**RECORDS SUPPLIED**
= = = = =
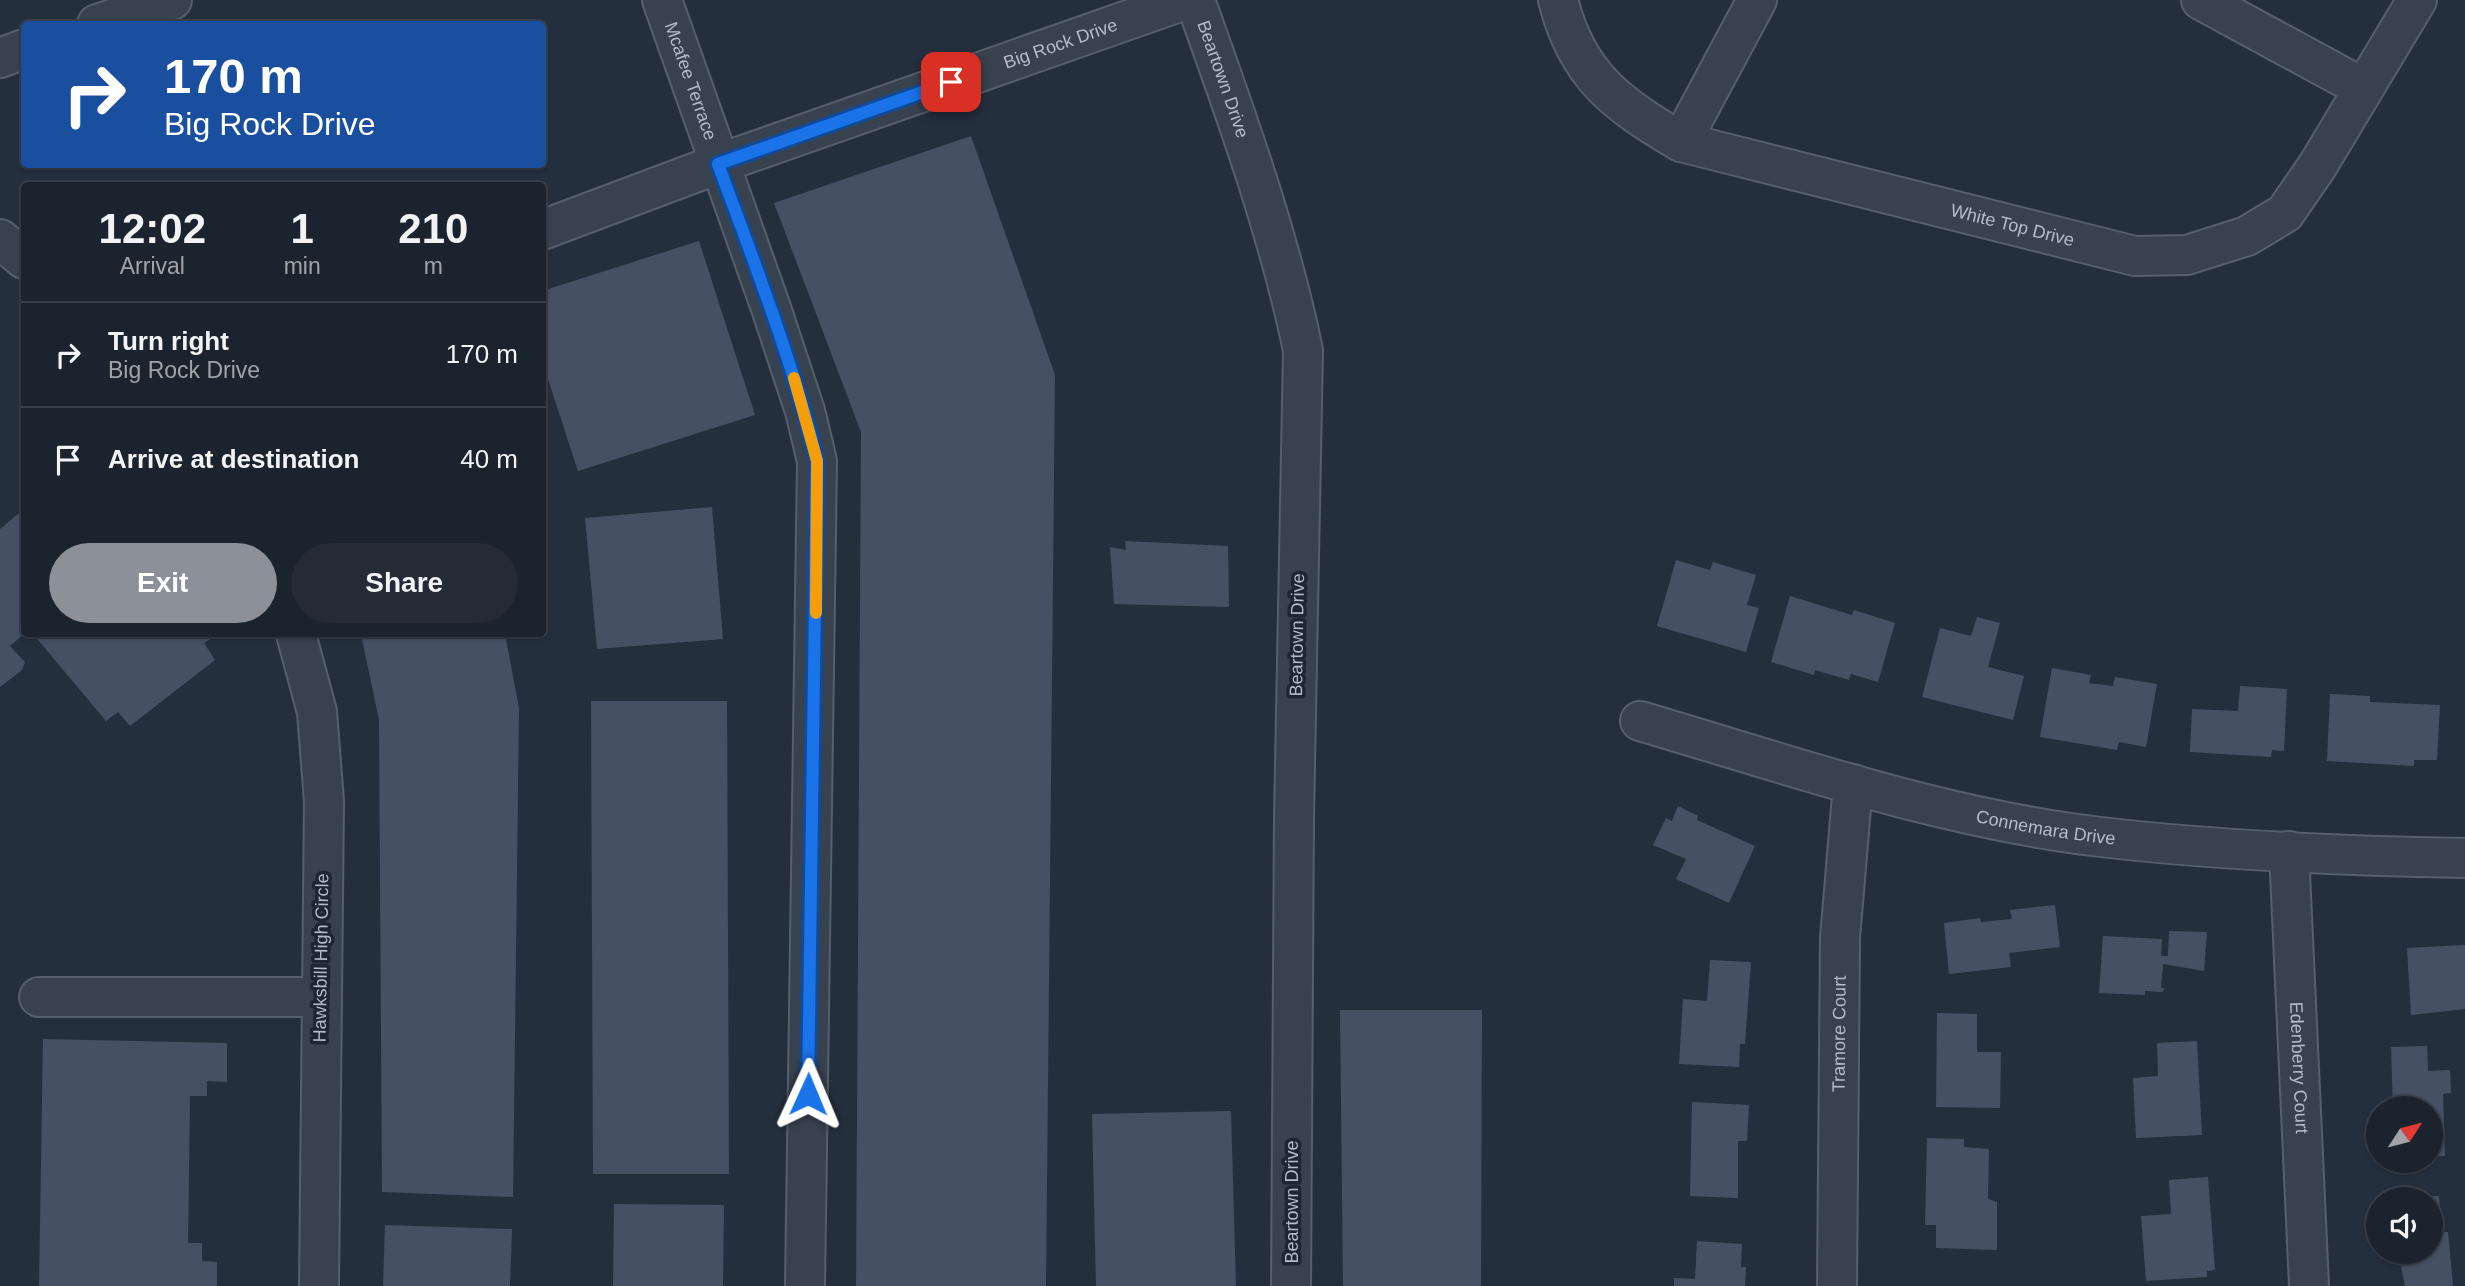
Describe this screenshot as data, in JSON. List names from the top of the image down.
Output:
{
  "streets": {
    "street": [
      "Big Rock Drive",
      "Beartown Drive",
      "Mcafee Terrace",
      "White Top Drive",
      "Connemara Drive",
      "Hawksbill High Circle",
      "Tramore Court",
      "Edenberry Court"
    ]
  },
  "crossings": [
    ["Big Rock Drive", "Mcafee Terrace"],
    ["Connemara Drive", "Tramore Court"],
    ["Connemara Drive", "Edenberry Court"]
  ],
  "north": "top right",
  "page": {
    "turn": ["170 m", "Big Rock Drive"],
    "eta": [
      "12:02",
      "Arrival",
      "1",
      "min",
      "210",
      "m"
    ],
    "list": [
      {
        "name": "Turn right",
        "note": "Big Rock Drive",
        "value": "170 m"
      },
      {
        "name": "Arrive at destination",
        "value": "40 m"
      }
    ],
    "buttons": ["Exit", "Share"]
  }
}
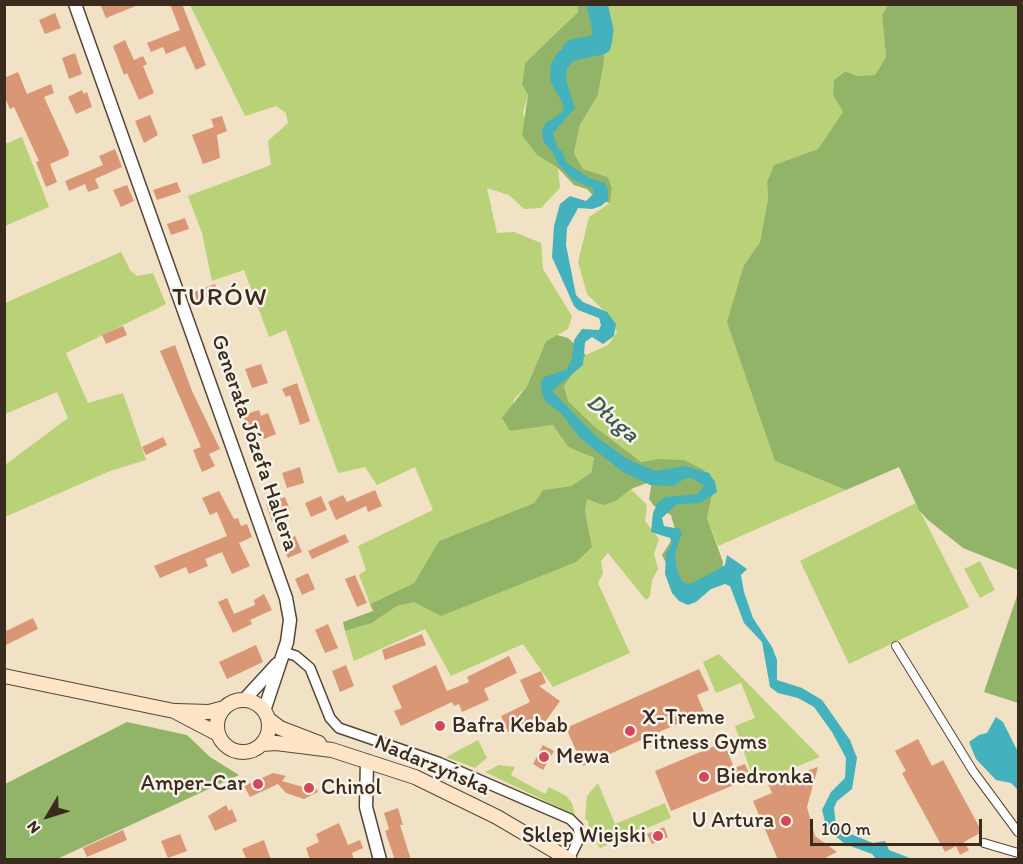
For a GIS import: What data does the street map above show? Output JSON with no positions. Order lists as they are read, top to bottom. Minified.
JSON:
{"streets":{"main road":["Nadarzyńska"],"street":["Generała Józefa Hallera"]},"crossings":[["Generała Józefa Hallera","Nadarzyńska"]],"districts":["TURÓW"],"water":["Długa"],"places":["Bafra Kebab","X-Treme Fitness Gyms","Mewa","Biedronka","Amper-Car","Chinol","U Artura","Sklep Wiejski"],"scale_bar":"100 m","north":"bottom left"}
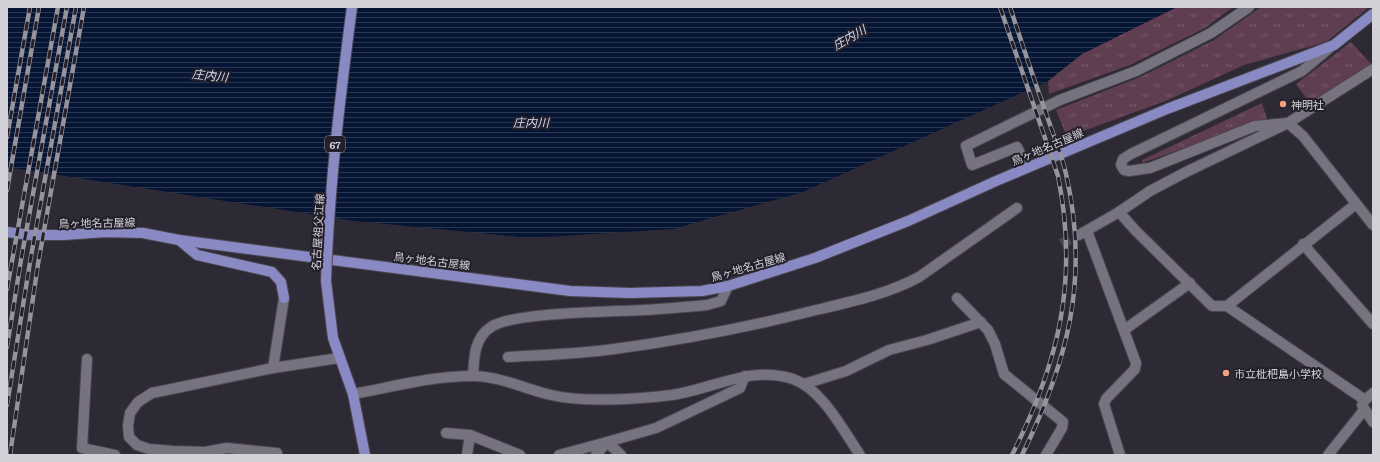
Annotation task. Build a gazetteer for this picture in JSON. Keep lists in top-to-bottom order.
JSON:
{
  "streets": {
    "main road": ["67", "鳥ヶ地名古屋線", "名古屋祖父江線"]
  },
  "water": ["庄内川"],
  "places": ["神明社", "市立枇杷島小学校"]
}
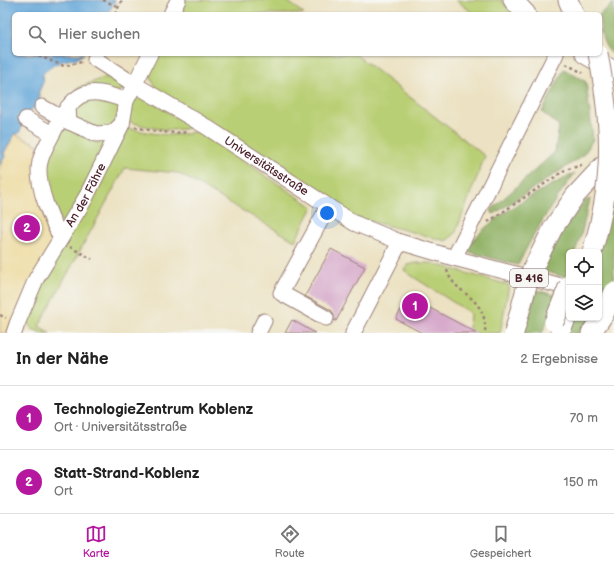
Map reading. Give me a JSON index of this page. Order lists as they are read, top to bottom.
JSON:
= = = = =
**PROBLEM DETAILS**
If a line in the entries holds the string "they", copy it.

**SOLVED EXERCISE**
For a GIS import: What data does the street map above show? Output JSON with no positions. Order lists as they are read, top to bottom. Minified.
Map reading. Give me a JSON index of this page. Order lists as they are read, top to bottom.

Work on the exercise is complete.